SAN DIEGO—Ericsson is getting in on the app game, but don’t expect to see Ericsson-branded app stores popping up any time soon. Instead, the infrastructure company is offering its app store creation as a white-labeled product that can be rebranded by customers.
“We’re trying to position the Ericsson app store as different from the Apple app store model,” says Roger Walland, Ericsson’s head of strategy for its multimedia applications in North America, at this week’s CTIA Wireless I.T. & Entertainment conference.
Walland argues that the typical approach to creating an app store does little to help carriers’ bottom line. “The traditional approach is too vertical.

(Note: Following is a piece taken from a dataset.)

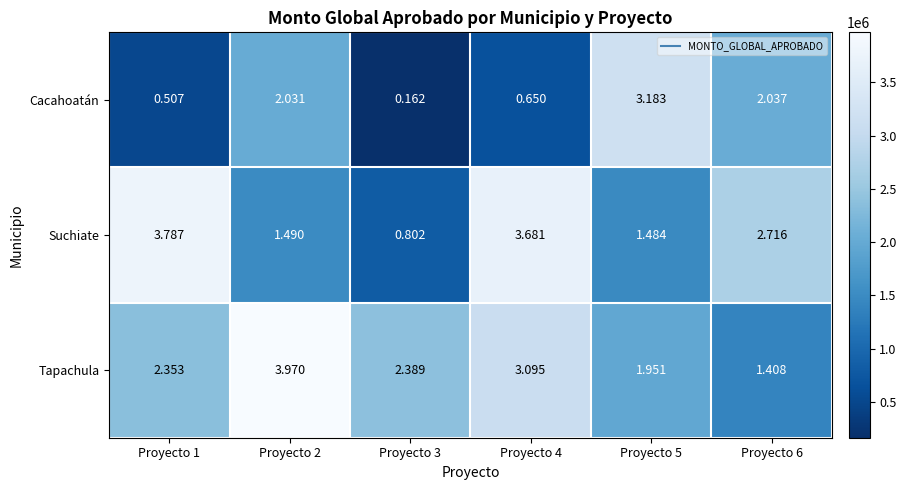

Which series has the widest spread of values?

Cacahoatán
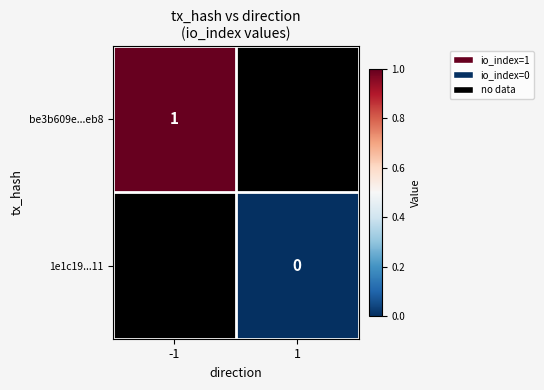

The value of be3b609e...eb8 at -1 is 2. True or false?

False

It doesn’t help the carriers,” he says. “The only people who make money are the ones selling the phones.”
Ericsson claims its app store allows carriers to get a small amount of revenue out of every data transaction, helping them close the growing divide between rising data traffic and falling data revenue. Ericsson currently has one “large, international carrier” on board for the service, but Walland said he wasn’t yet at liberty to disclose the company’s name.

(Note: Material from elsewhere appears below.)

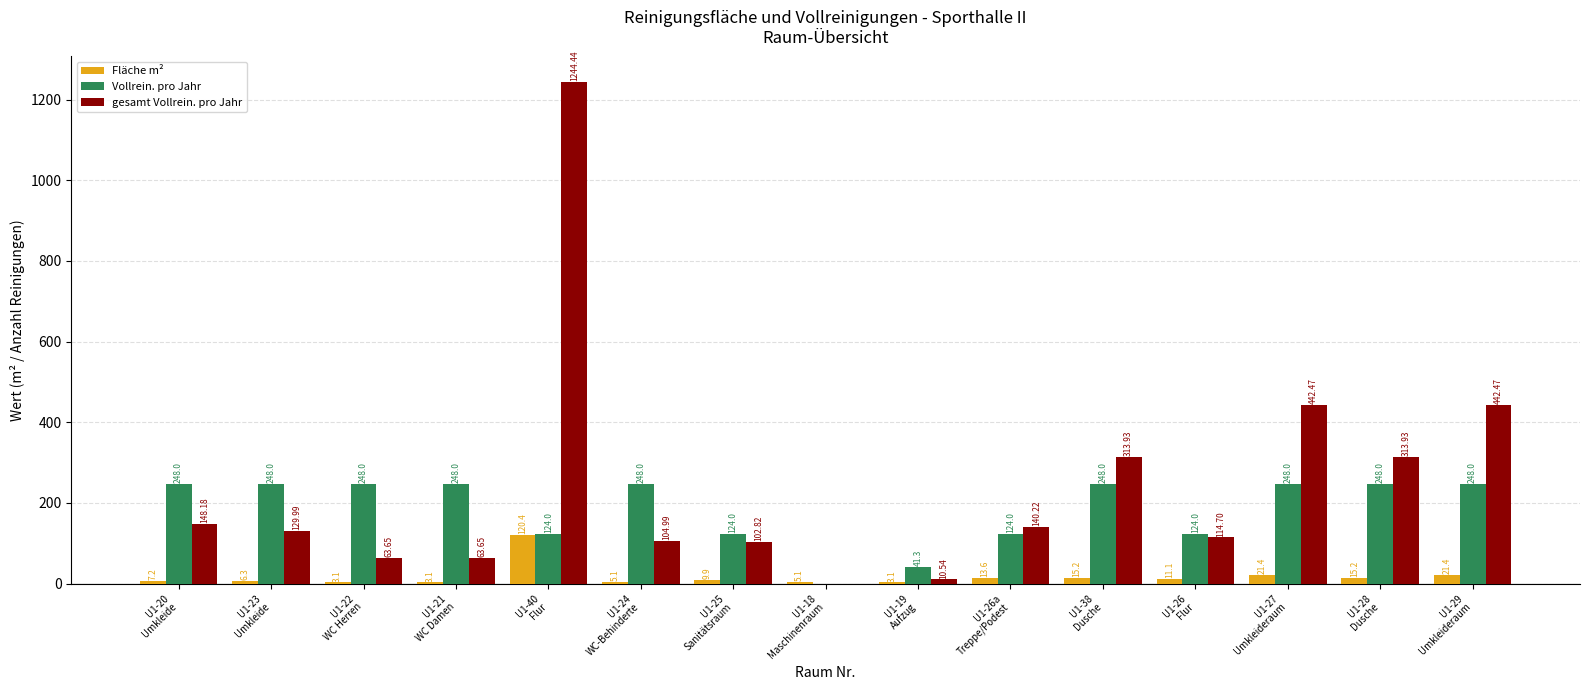

Which series has the largest total across all categories?

gesamt Vollrein. pro Jahr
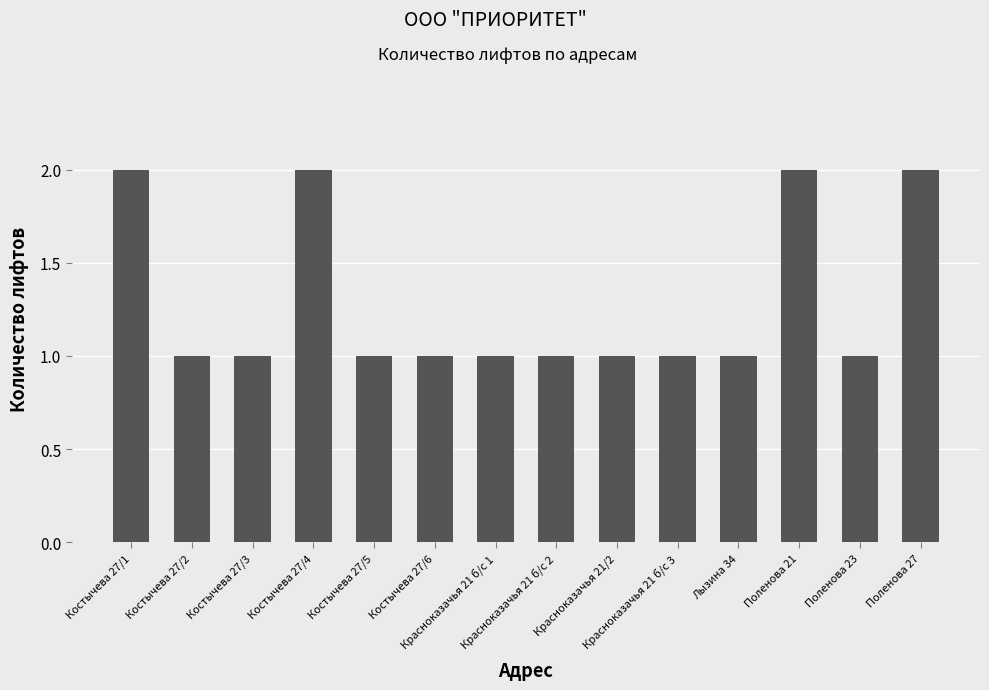

What is the greatest value displayed?

2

Ericsson is also trying to take the app store model and tailor it for use in vertical markets. Consumer-focused applications have the highest profile in the wireless industry, but a large developer community is focused on business and solutions for vertical markets like healthcare.

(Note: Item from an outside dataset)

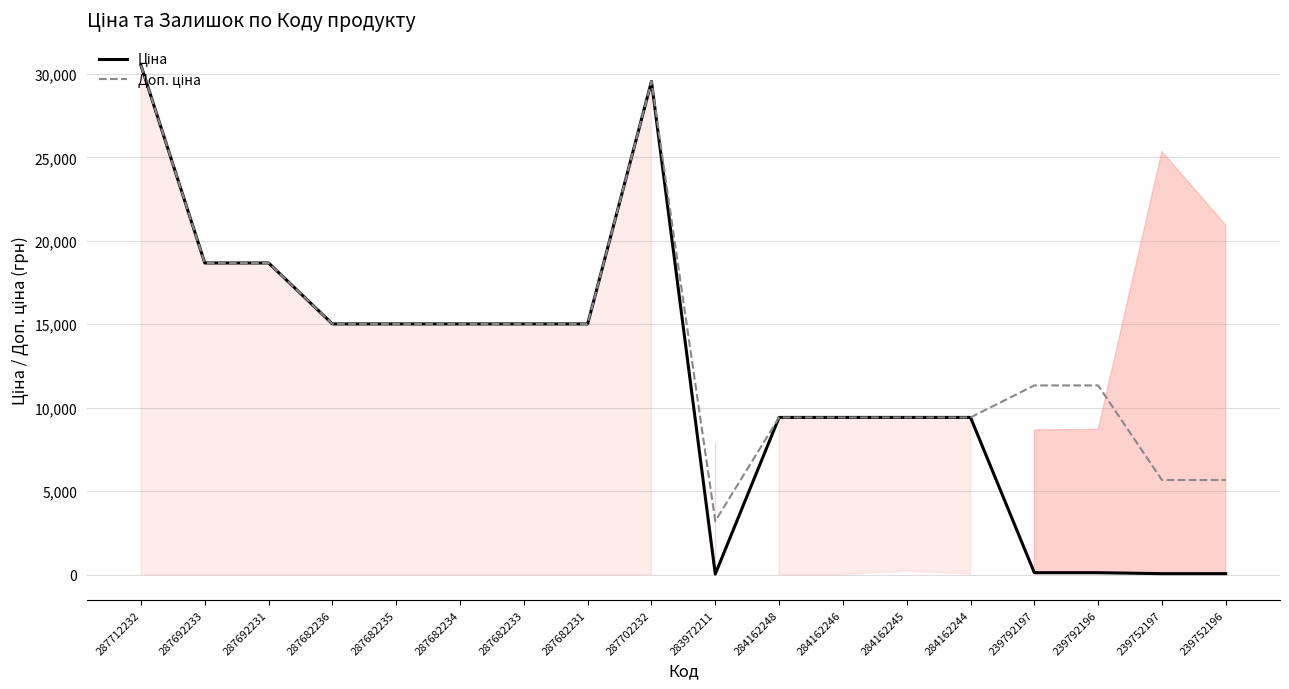

Reading right to left, extract all data points from this chart.

Ціна: 56.7	56.7	113.3	113.3	9416.9	9416.9	9416.9	9416.9	32.0	29548.9	15019.2	15019.2	15019.2	15019.2	15019.2	18671.5	18671.5	30512.3
Доп. ціна: 5667.0	5667.0	11334.0	11334.0	9416.9	9416.9	9416.9	9416.9	3205.0	29548.9	15019.2	15019.2	15019.2	15019.2	15019.2	18671.5	18671.5	30512.3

Ericsson hopes to cash in on the enterprise app space with individual app stores targeted at specific vertical markets. Essentially, such stores would be a shared resource for application developers to use to market their product. Walland offered the possibility of a healthcare-focused app store as a hypothetical example of how Ericsson’s white-label service would fit into that space.
Though Ericsson is optimistic about the future of its new service, Walland admitted there have been some difficulties. “[Creating an app store] isn’t a technical challenge, it’s a business challenge,” Walland says. “It’s making the economics work, attracting that critical mass of application developers.”
So with all the work Ericsson is putting into its white-label service, why not open one of its own? “Every week there’s a new app store opening. It’s getting a little old,” Walland says. “If we opened an Ericsson-labeled app store, no one would care.”